He said: "Colombia's defence minister stayed in Bogota and started to say things, like some crazy sniper, irresponsible, warmongering, firing shots at Venezuela. Why didn't he come here to say face-to-face what he said today?"

Maduro's comments came just hours after the Colombian defence minister, Gabriel Silva, reiterated charges that the commander of the country's main Marxist rebel force, FARC, and several leaders from the smaller ELN rebel group were taking shelter in Venezuela.

Venezuela's president, Hugo Chavez, a fierce adversary of the US, says a military pact signed in October between Colombia and the US could set the stage for an American invasion of his country, a member of the Organisation of the Petroleum Exporting Countries (Opec) . He calls Colombia's president, Alvaro Uribe, a traitor to the region for signing the deal.

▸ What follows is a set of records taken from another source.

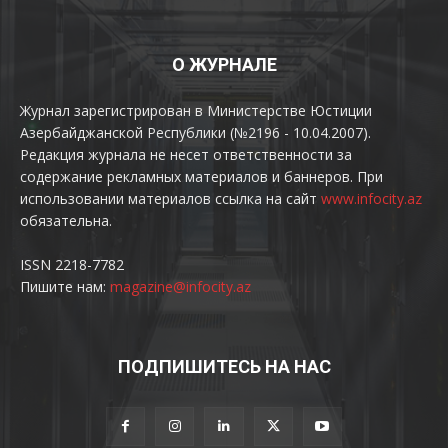
О ЖУРНАЛЕ
Журнал зарегистрирован в Министерстве Юстиции
Азербайджанской Республики (№2196 - 10.04.2007).
Редакция журнала не несет ответственности за
содержание рекламных материалов и баннеров. При
использовании материалов ссылка на сайт
www.infocity.az
обязательна.
ISSN 2218-7782
Пишите нам:
magazine@infocity.az
ПОДПИШИТЕСЬ НА НАС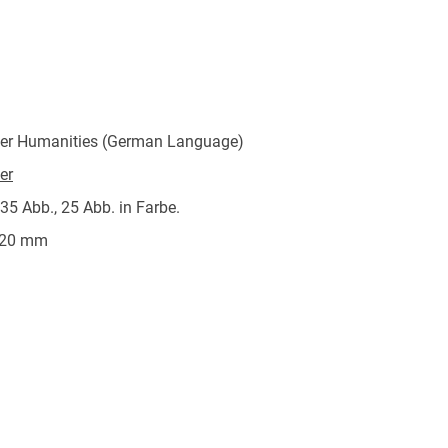
acht Jahre als Leiter Programmplanung,
erhaus Linz tätig. In dieser Funktion
 Internationalen Brucknerfe
ler Humanities (German Language)
er
 35 Abb., 25 Abb. in Farbe.
/20 mm
Nature Customer Service Center GmbH,
tz 3, 69115 Heidelberg,
afety@springernature.com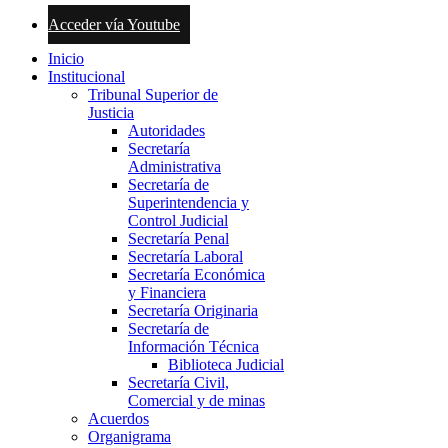
Acceder vía Youtube
Inicio
Institucional
Tribunal Superior de
Justicia
Autoridades
Secretaría
Administrativa
Secretaría de
Superintendencia y
Control Judicial
Secretaría Penal
Secretaría Laboral
Secretaría Económica
y Financiera
Secretaría Originaria
Secretaría de
Información Técnica
Biblioteca Judicial
Secretaría Civil,
Comercial y de minas
Acuerdos
Organigrama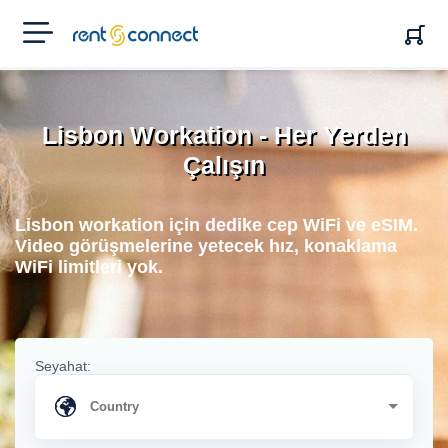
RENT'N
CONNECT
Lisbon Workation - Her Yerden
Çalışın
Lisbon workation için dedike cep WiFi ve eSIM.
Video görüşmelerine yetecek hız, konaklama
WiFi limitleri yok.
Seyahat: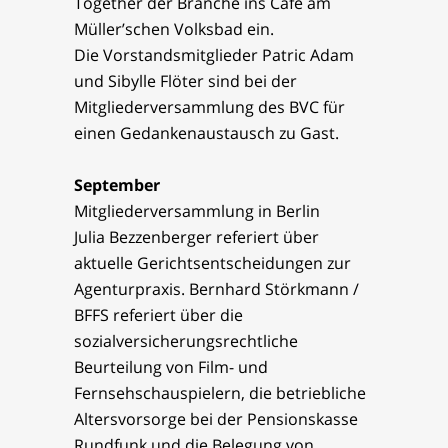
Together der Branche ins Café am
Müller’schen Volksbad ein.
Die Vorstandsmitglieder Patric Adam
und Sibylle Flöter sind bei der
Mitgliederversammlung des BVC für
einen Gedankenaustausch zu Gast.
September
Mitgliederversammlung in Berlin
Julia Bezzenberger referiert über
aktuelle Gerichtsentscheidungen zur
Agenturpraxis. Bernhard Störkmann /
BFFS referiert über die
sozialversicherungsrechtliche
Beurteilung von Film- und
Fernsehschauspielern, die betriebliche
Altersvorsorge bei der Pensionskasse
Rundfunk und die Belegung von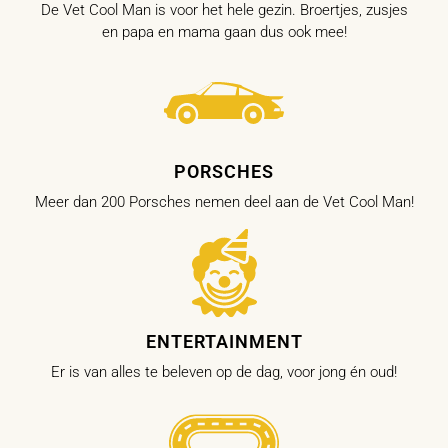
De Vet Cool Man is voor het hele gezin. Broertjes, zusjes
en papa en mama gaan dus ook mee!
PORSCHES
Meer dan 200 Porsches nemen deel aan de Vet Cool Man!
ENTERTAINMENT
Er is van alles te beleven op de dag, voor jong én oud!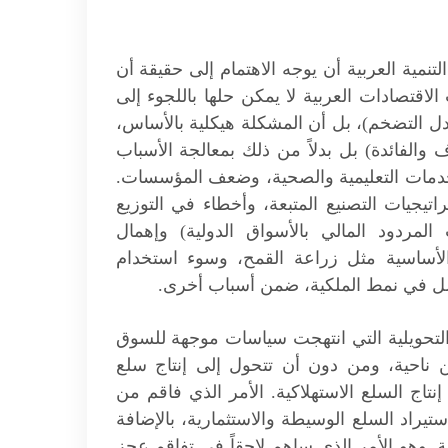
لتنمية العربية أن يوجه الاهتمام إلى حقيقة أن
الاقتصادات العربية لا يمكن حلها باللجوء إلى
 التضخم)، بل أن المشكلة هيكلية بالأساس،
 والفائدة) بل بدلاً من ذلك بمعالجة الأسباب
الخدمات التعليمية والصحية، وضعف المؤسسات.
اتيجيات التصنيع المتبعة، وأخطاء في التوزيع
المردود المالي بالأسواق الدولية) وإهمال
 الأساسية مثل زراعة القمح، وسوء استخدام
الخلل في نمط الملكية، ضمن أسباب أخرى.
تحويلية التي انتهجت سياسات موجهة للسوق
 ناحية، ومن دون أن تتحول إلى إنتاج سلع
اج السلع الاستهلاكية. الأمر الذي فاقم من
يراد السلع الوسيطة والاستثمارية، بالإضافة
. وهو الأمر الذي ساهم لاحقاً في تفاقم عجز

Washington and Bogota say the base plan will be used only for their long co-operation on anti-drug and counter-insurgency operations against rebels and drug gangs.

Venezuela and Colombia have often sparred about spillover from Colombia's long guerrilla war and over accusations Chavez has backed FARC rebels.

Both governments may be seeking to gain domestic leverage over the crisis, but Chavez has ratcheted up tensions by ordering his army commanders to prepare for war.